This Week’s Awesome Stories From Around the Web (Through March 26)
SYNTHETIC BIOLOGY: Scientists Synthesize Bacteria With Smallest Genome Yet
Ewen Callaway | Scientific American
"Genomics entrepreneur Craig Venter has created a synthetic cell that contains the smallest genome of any known, independent organism. Functioning with 473 genes, the cell is a milestone in his team’s 20-year quest to reduce life to its bare essentials and, by extension, to design life from scratch."
ARTIFICIAL INTELLIGENCE: It’s Your Fault Microsoft’s Teen AI Turned Into Such a Jerk
Davey Alba | Wired
"Microsoft has awful lot of egg on its face after unleashing an online chat bot that Twitter users coaxed into regurgitating some seriously offensive language, including pointedly racist and sexist remarks...Even as AI is becoming more and more mainstream, it’s still rather flawed too. And, well, modern AI has a way of mirroring us humans. As this incident shows, we ourselves are flawed."
ROBOTICS: Apple’s Recycling Robot Needs Your Help to Save the World
Kyle Wiens | Wired
"Apple’s robot is a solution to the problem, “How do you disassemble one million iPhones efficiently?” But that’s not the problem recyclers face: “How do you disassemble one million phones comprised of 5,000 different models efficiently?”
SPACE: How We Lost the Moon
Brian Clegg | Aeon
"There’s something very strange and fascinating in the way that reality has deviated so far from science fiction—especially considering how deeply rooted the moon is in the human imagination.

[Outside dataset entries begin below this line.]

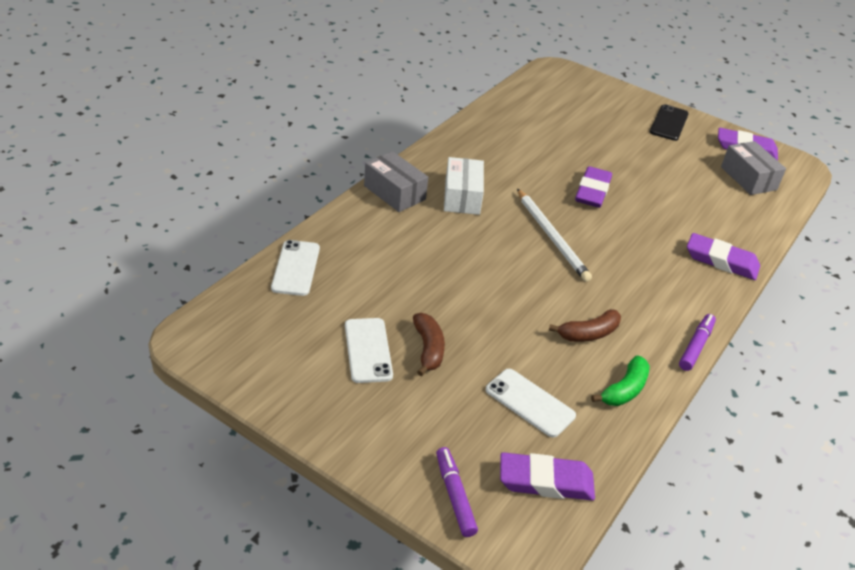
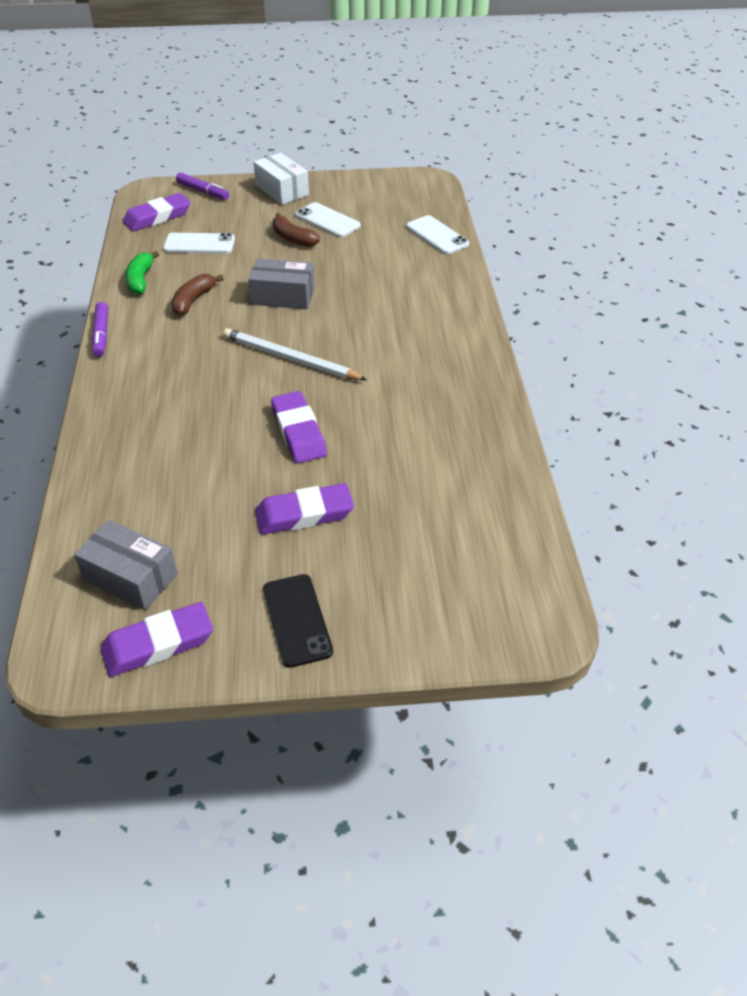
camera: 145 degrees right, 5 degrees up
(394, 193) = (460, 321): grey box -> grey box (283, 296)
(462, 197) = (405, 350): white box -> white box (282, 190)
(721, 261) = (114, 427): purple eraser -> purple eraser (304, 514)

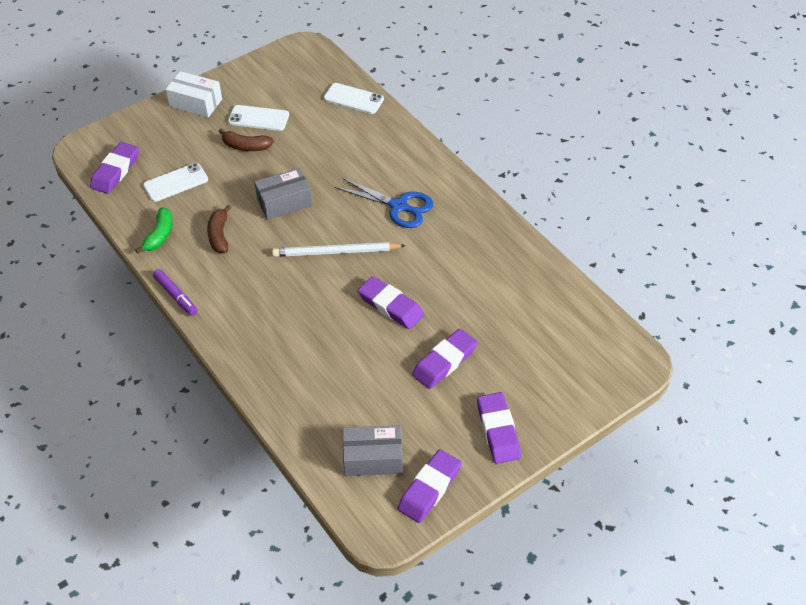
camera: 30 degrees left, 5 degrees up
(140, 280) = (159, 235): green banana -> green banana turned 135 degrees counterclockwise
(203, 191) = (130, 130): purple marker -> none
(297, 620) = (498, 430): black phone -> purple eraser
(395, 343) = (398, 206): none -> blue scissors

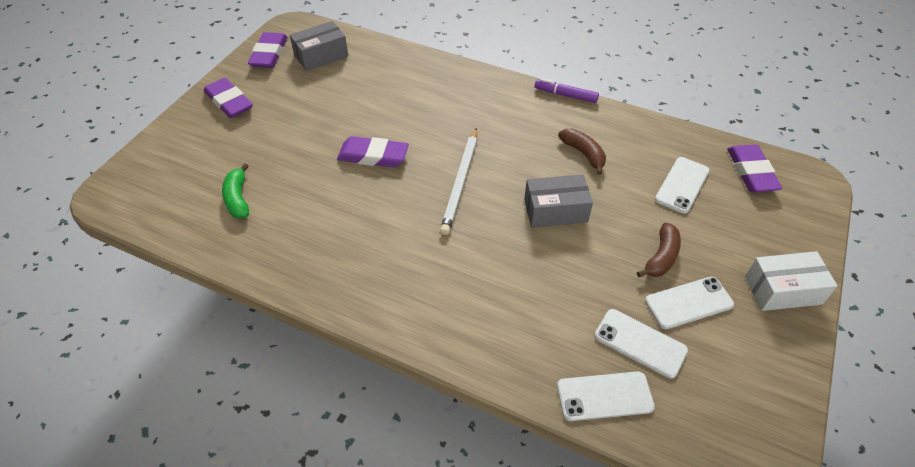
camera: 150 degrees right, 0 degrees up
(159, 235) = (635, 133): green banana -> green banana (238, 198)
(246, 146) = (661, 257): brown banana -> brown banana turned 135 degrees clockwise
(284, 202) = (555, 211): grey box -> grey box turned 45 degrees clockwise
(309, 112) = (640, 343): none -> white phone
(336, 252) = (460, 182): white pencil -> white pencil turned 135 degrees clockwise
(398, 206) = (431, 257): blue scissors -> none
(444, 362) = (298, 131): purple eraser -> none

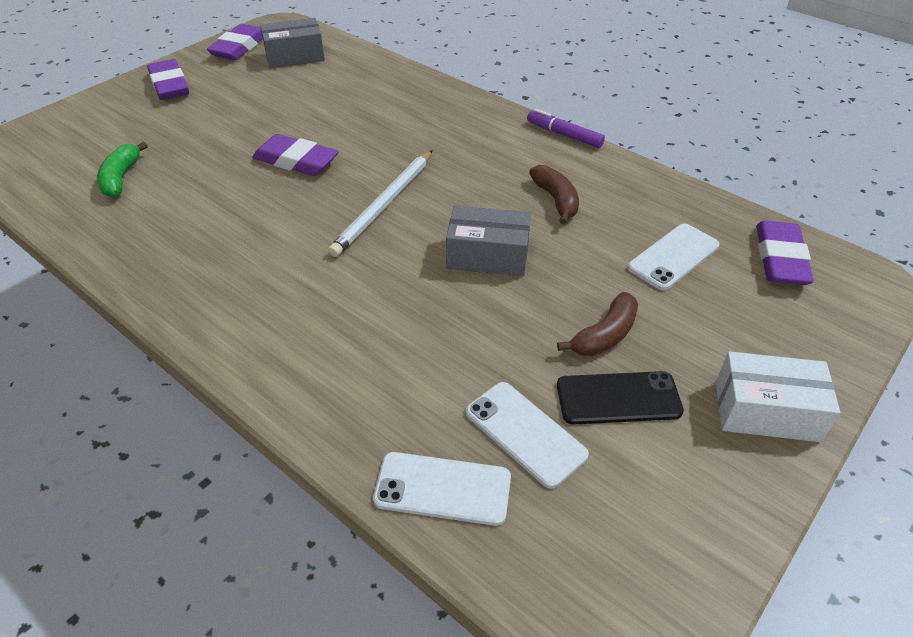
camera: 15 degrees right, 5 degrees down
(688, 303) = (618, 398): white phone -> black phone

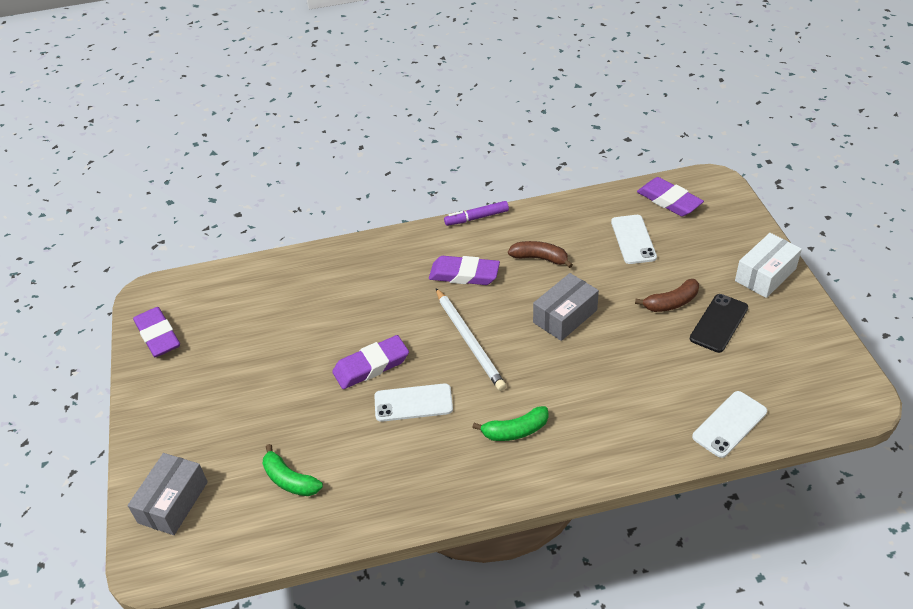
camera: 50 degrees left, 0 degrees up
(170, 85) = (172, 404): purple eraser -> purple eraser (464, 274)
(282, 291) = (515, 431): none -> green banana
(295, 56) = (215, 307): grey box -> grey box (173, 502)
(525, 433) = (716, 372): white phone -> white phone (413, 403)
(604, 335) = (671, 303): brown banana -> brown banana turned 75 degrees clockwise

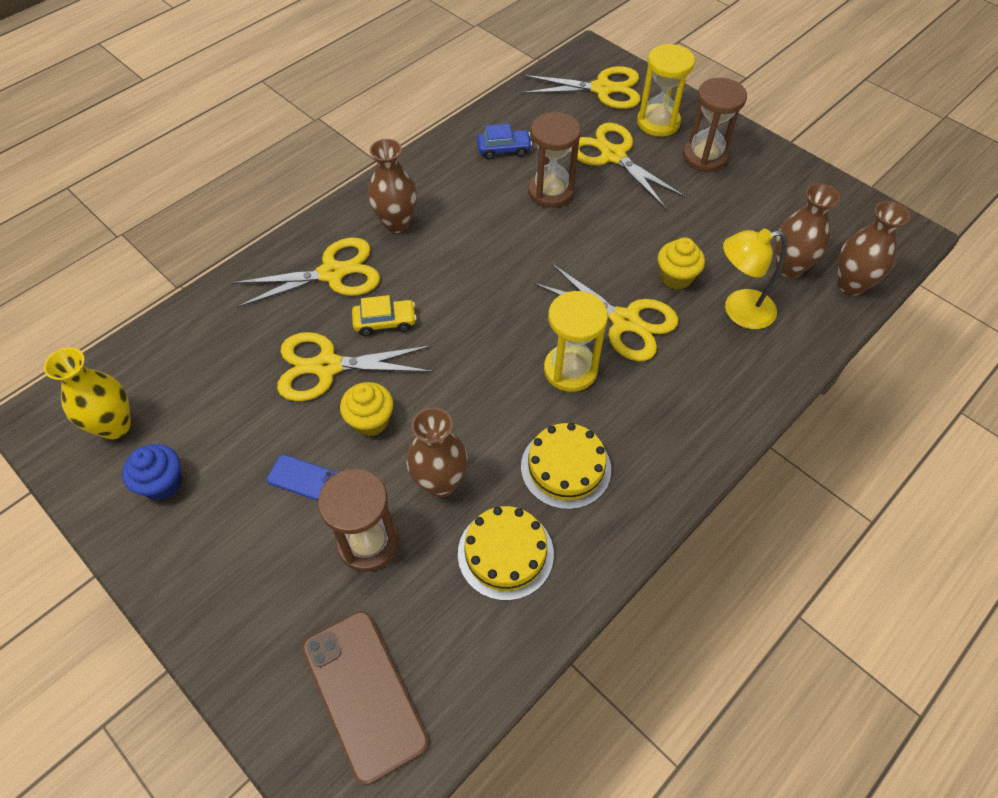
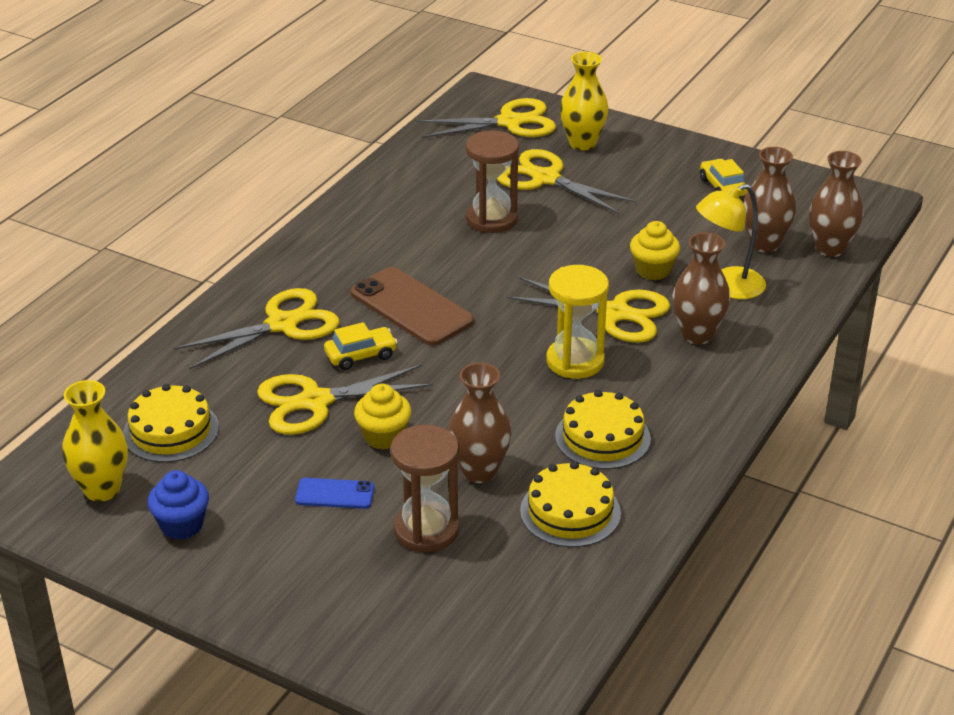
camera: 15 degrees left, 20 degrees down
(196, 372) = (171, 431): none -> yellow cake
(364, 694) = (475, 639): brown phone -> brown phone (411, 307)
(396, 223) = (333, 271): brown vase -> brown vase (697, 335)
(504, 149) = (424, 190): blue car -> none
(658, 122) = (582, 143): yellow hourglass -> yellow vase
(705, 157) = (643, 166): brown hourglass -> none
(770, 194) = (722, 187): none -> yellow car

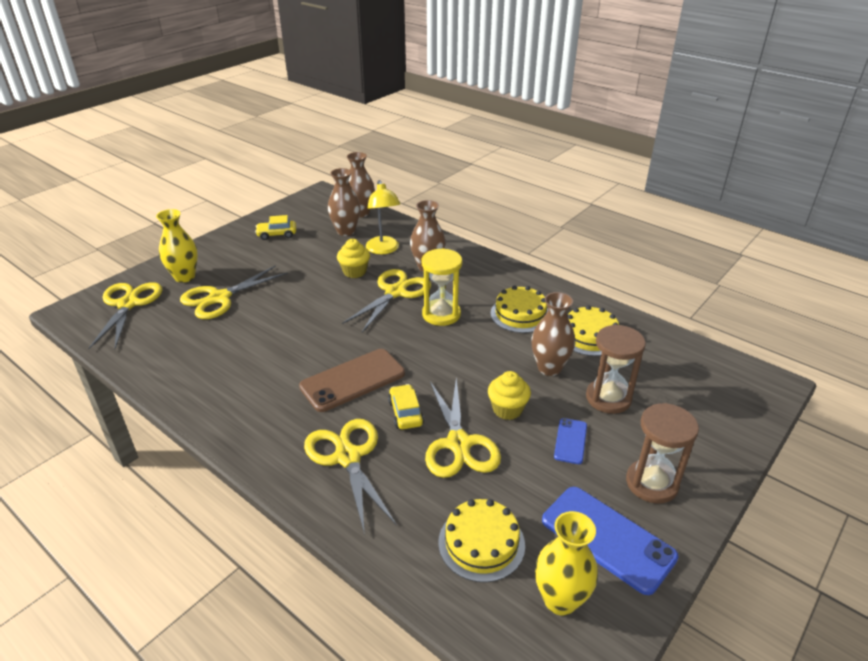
camera: 80 degrees left, 0 degrees up
(182, 525) = (607, 538): blue cupcake -> blue phone
(491, 219) = (256, 328): brown hourglass -> brown hourglass (652, 483)

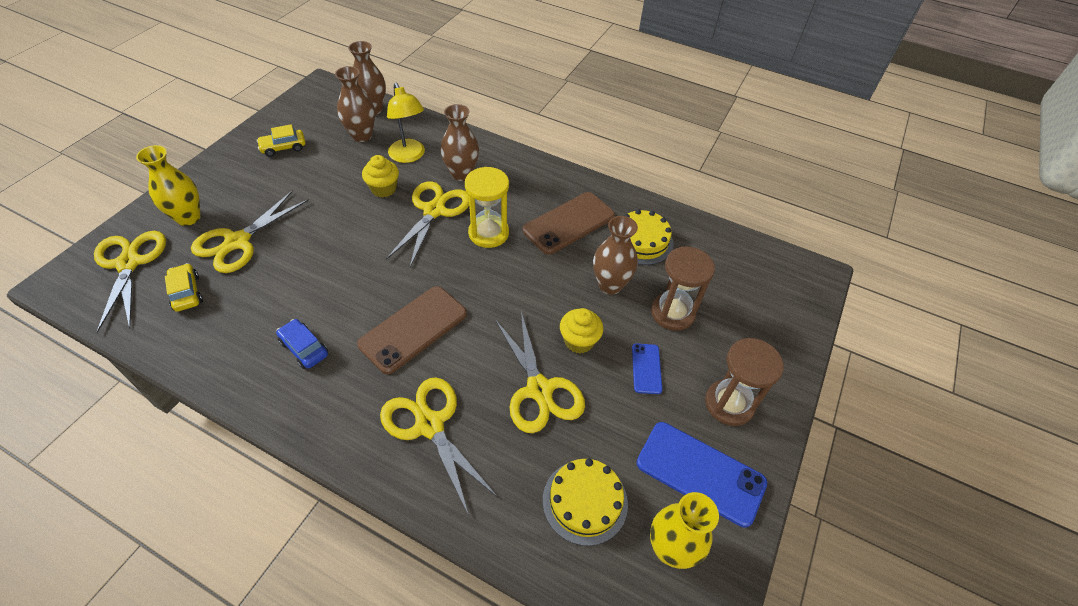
camera: 15 degrees left, 15 degrees up
(253, 382) = (304, 348): none -> blue car
(406, 413) = (478, 361): yellow car -> yellow car (186, 292)
(520, 314) = (569, 223): yellow cake -> brown phone

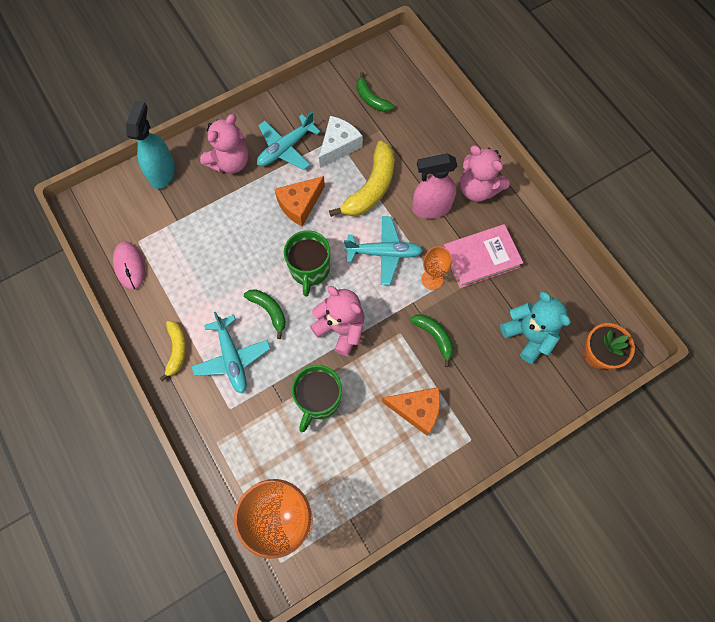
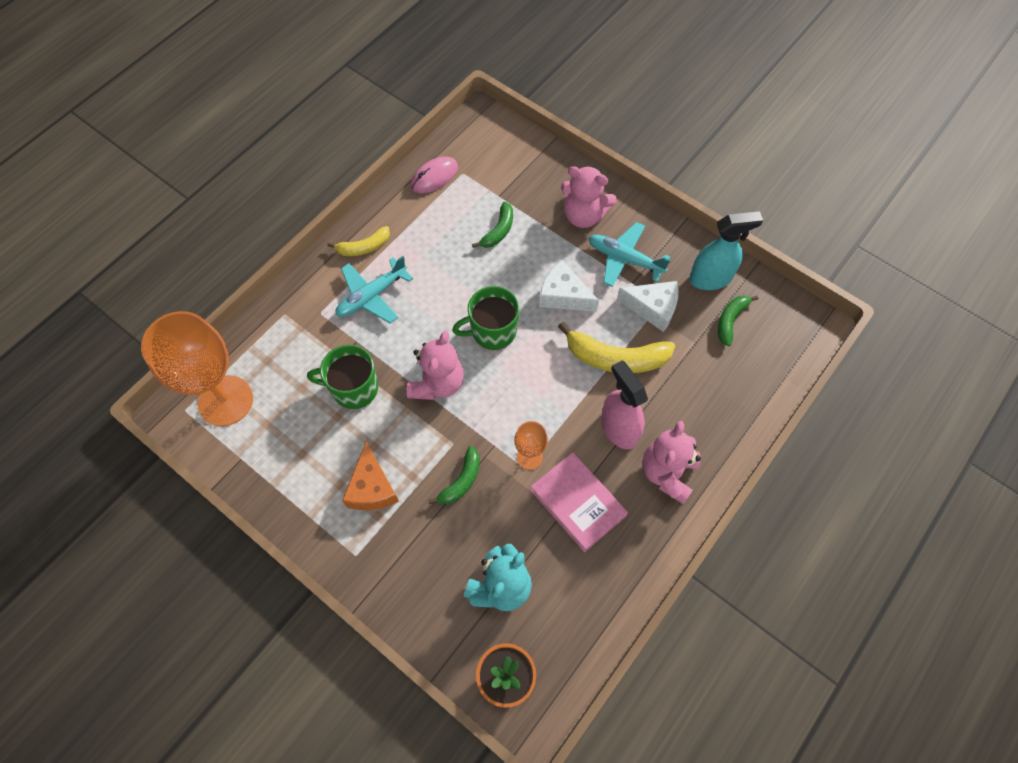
camera: 70 degrees right, 5 degrees down
(162, 172) = (545, 163): turquoise spray bottle -> turquoise spray bottle (710, 278)
(269, 311) = (432, 310): green banana -> green banana (498, 231)
(300, 204) = (563, 296): orange cheese -> white cheese
(384, 253) = (541, 397): turquoise plane -> none

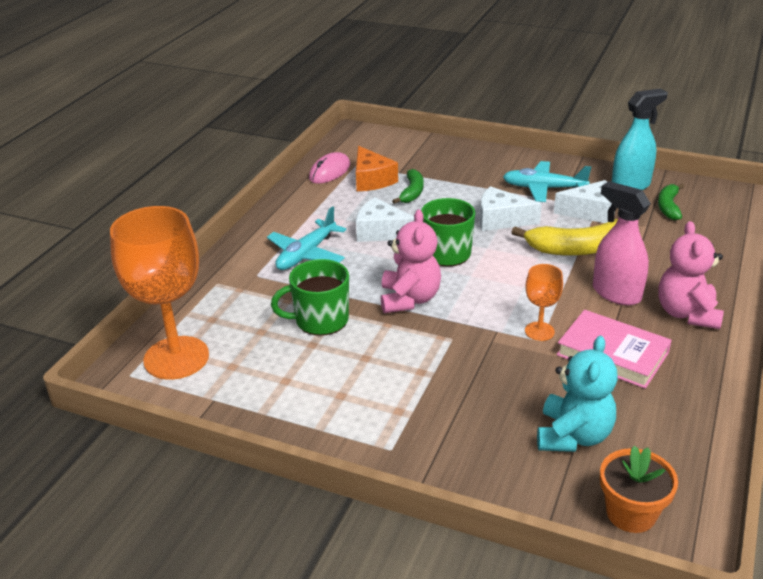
camera: 15 degrees left, 30 degrees down
(363, 247) = (281, 225): yellow banana -> none
(372, 487) = (380, 390): orange cheese -> orange cheese (371, 180)
(448, 283) = (381, 232): none -> white cheese
(461, 481) = (478, 364): green banana -> none
(584, 215) = (487, 170): pink teddy bear -> none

As soon as it was realized that the moon was, in effect, another planet, not just a light in the sky, the idea of journeying to it became appealing to writers of fantasy, although the pre-science fiction narratives of lunar travel now seem quaint in the extreme."
SECURITY: Your Data Footprint Is Affecting Your Life In Ways You Can't Even Imagine
Jessica Leber | Fast Company
"Predictions about you (and millions of other strangers) are starting to deeply shape your life. Your career, your love life, major decisions about your health and well-being, and even if you end up in jail, are now being governed in no small part by the digital bread crumbs you've left behind—many of which you don't even know you've dropped in the first place."
THROWBACK: The Story of the Sewing-Machine: Its Invention Improvements Social, Industrial and Commercial Importance.
The New York Times | January 7, 1860
"The inventive genius of man, ever alert to furnish the world with machinery for saving labor and cheapening the cost of manufactures, seemed to regard man as the only laborer, prior to the invention of the sewing machine. The carpenter, with his planing, matching, and other machinery, was relieved from the drudgery of his trade, but, on returning home at night, found no labor-saving machinery to relieve, his wife in her toil with the needle."